* **TASK LIST**
A) Answer these questions from the passage on home education and GCSE access:
(i) Who chairs the House of Commons Education Committee?
(ii) What did MPs urge the Department for Education to do?
(iii) Whom did members of the Committee meet during the inquiry?
B) Carry on the passage on home education and GCSE access from its final sentence.

* **DOCUMENT PASSAGE**
——————

The Huffington Post covered an issue related to the UK’s General Certificate of Secondary Education (GCSE) and home education access to the test centers.  Here’s an excerpt from the Press Association article: Home-Schooled Students Lack Access To GCSEs, Rage MPs

MPs urged the Department for Education (DfE) to audit local authorities’ home education performance and review the guidance they are given.

[The House of Commons Education] Committee chair Graham Stuart said: “We support the right of parents to educate their children at home and accept that home educating families should bear the costs of that provision.

“We don’t think it reasonable, however, that it should be so difficult to access an exam centre nor that families should pay exam costs on top of everything else. Everyone else gets to take GCSEs and home-educated children should do so as well.”

Here’s the News from Parliament:  Home-educated students deserve fair access to exams, say MPs

It is “not reasonable” that some home-educated young people have poor access to public examinations, warns the House of Commons Education Committee today in a report calling on the Government to ensure fair access and to meet the associated costs.

  • Report: Support for Home Education
  • Inquiry: Support for Home Education
  • Education Committee

The report published today concludes a short inquiry that examined the support available for home educators and their families. Members of the Committee met home educators, national and local support groups, and a number of local authority officers from across the country.

There wasn’t any direct feedback from home educators in the Huffington Post article, so I went to our friend and author, Mike Fortune Wood, who lives and learns ‘across the pond’.  He runs the UK Home-Education.org site and also started up World Guide to Home Education.  Mike offered a more detailed explanation about the situation related in this report.

——————

* **STORED RECORDS**
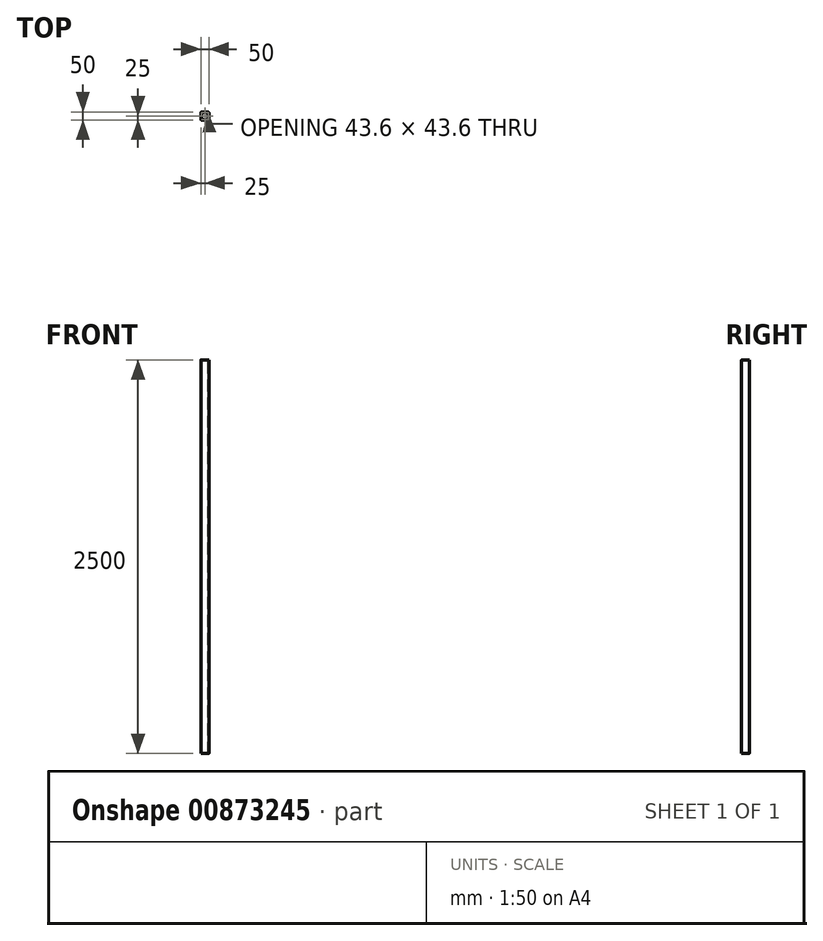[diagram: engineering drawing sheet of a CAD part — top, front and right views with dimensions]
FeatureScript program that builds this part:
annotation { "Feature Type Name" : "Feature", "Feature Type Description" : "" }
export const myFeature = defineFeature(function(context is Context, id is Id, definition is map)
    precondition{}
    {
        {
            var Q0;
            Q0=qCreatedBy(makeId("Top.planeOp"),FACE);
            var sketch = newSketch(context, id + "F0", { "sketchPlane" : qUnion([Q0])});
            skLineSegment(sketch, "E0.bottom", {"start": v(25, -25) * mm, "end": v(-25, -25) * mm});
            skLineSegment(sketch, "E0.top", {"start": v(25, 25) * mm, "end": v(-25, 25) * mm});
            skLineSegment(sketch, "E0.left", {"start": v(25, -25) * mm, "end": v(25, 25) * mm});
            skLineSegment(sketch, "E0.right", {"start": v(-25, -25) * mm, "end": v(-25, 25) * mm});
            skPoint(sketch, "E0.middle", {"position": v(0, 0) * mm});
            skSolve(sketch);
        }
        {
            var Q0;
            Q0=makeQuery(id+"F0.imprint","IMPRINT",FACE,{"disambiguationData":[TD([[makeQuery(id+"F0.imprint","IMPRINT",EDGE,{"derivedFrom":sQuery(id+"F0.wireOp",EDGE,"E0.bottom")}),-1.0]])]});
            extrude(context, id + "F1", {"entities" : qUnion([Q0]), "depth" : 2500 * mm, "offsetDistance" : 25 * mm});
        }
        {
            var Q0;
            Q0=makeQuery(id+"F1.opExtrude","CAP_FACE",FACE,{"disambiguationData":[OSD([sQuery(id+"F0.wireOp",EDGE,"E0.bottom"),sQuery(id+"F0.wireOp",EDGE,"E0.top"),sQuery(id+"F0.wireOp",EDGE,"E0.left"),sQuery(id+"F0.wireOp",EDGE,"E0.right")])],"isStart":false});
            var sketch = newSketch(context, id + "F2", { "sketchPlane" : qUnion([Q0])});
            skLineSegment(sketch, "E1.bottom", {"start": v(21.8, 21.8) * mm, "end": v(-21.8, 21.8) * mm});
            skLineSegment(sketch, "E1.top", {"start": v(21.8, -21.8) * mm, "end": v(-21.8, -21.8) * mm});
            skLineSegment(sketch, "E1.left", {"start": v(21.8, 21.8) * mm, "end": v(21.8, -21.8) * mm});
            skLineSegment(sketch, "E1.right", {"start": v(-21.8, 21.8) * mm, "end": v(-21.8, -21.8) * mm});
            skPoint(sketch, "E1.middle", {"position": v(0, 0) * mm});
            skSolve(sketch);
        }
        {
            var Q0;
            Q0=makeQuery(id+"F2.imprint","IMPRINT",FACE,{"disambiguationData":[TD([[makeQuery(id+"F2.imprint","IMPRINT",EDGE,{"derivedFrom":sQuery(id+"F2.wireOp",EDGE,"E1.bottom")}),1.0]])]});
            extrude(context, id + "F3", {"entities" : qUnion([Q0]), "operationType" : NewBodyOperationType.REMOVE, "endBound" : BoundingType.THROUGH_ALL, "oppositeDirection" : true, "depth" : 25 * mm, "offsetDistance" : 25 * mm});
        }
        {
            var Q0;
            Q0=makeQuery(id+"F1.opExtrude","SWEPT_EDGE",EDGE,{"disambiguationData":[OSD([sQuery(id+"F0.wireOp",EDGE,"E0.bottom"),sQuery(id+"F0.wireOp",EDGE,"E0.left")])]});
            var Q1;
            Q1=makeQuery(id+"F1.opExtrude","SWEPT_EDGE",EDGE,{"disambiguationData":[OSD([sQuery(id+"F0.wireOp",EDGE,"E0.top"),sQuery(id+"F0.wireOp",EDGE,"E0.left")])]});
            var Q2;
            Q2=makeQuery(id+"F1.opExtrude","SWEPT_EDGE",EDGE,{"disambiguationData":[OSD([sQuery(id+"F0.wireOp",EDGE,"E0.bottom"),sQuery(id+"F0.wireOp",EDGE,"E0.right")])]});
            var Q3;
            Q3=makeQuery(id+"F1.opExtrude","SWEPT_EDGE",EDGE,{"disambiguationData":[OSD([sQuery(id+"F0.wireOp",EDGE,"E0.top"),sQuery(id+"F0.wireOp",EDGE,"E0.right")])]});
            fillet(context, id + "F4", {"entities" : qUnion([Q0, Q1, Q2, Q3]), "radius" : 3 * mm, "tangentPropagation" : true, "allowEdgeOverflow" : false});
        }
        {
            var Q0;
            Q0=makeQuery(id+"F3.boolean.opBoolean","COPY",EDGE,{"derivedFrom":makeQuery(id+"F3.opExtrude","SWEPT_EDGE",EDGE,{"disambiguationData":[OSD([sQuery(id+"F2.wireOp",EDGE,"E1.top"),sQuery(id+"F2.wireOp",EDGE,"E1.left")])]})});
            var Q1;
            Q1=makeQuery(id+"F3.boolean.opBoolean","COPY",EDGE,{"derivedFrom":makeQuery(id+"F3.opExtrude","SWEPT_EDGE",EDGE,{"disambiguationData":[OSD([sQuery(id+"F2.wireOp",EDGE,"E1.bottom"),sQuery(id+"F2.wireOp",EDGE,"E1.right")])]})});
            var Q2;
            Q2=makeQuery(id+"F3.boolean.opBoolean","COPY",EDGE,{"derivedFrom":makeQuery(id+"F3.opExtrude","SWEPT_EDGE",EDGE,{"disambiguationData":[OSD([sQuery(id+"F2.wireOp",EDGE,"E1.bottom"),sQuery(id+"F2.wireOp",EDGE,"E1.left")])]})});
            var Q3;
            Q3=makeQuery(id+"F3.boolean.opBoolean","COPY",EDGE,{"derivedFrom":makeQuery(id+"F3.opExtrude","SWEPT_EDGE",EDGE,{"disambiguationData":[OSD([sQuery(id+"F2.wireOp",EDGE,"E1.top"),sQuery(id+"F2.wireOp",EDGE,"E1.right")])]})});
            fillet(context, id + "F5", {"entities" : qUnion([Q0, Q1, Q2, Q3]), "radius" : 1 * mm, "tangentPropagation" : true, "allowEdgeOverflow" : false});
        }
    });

——————

* **TASK-BY-TASK ANSWERS**
A)
(i) Graham Stuart.
(ii) Audit local authorities' home education performance and review the guidance they are given.
(iii) Home educators, national and local support groups, and a number of local authority officers from across the country.

B)
Unusually, while the HE community are normally reluctant to involve politicians, this report appears to have been broadly welcomed. The committee is not part of the government but is a cross party committee of members of parliament who’s roll it is to monitor and comment on government policy in the area of education.
It recognises that there are long standing difficulties over examinations. GCSEs are the exams that school children take at age 16. Good passes in these exams are required to go on to take advanced GCEs which are required for entry to University, although many home educators have creatively found alternative routs.
The costs of these exams can vary enormously depending upon subject and location. While some parents can pay around £60 ($90) per exam others can pay £200 ($300) for them. For conventional entry to university a child will need perhaps 5 GCSEs (English, Maths, a modern language and perhaps two or three others in and around the chosen subject of study at university) and a further 3 advanced GCEs (normally taken at around 18 years of age.)
 
In addition to the costs it can be very difficult to locate an examination centre willing to accept external candidates. Schools, where these exams are taken, often make it difficult for home educated children to access the exams and there is no duty placed upon the local authorities (like school boards) to help, although some do assist in finding places.
 
It is hoped that this report may lead to positive action forcing, or at least encouraging, local authorities to assist HE parents gain access to examination centres and to reduce the costs to more manageable levels and not see home educators as a ‘cash cow’ to aid schools budget deficits.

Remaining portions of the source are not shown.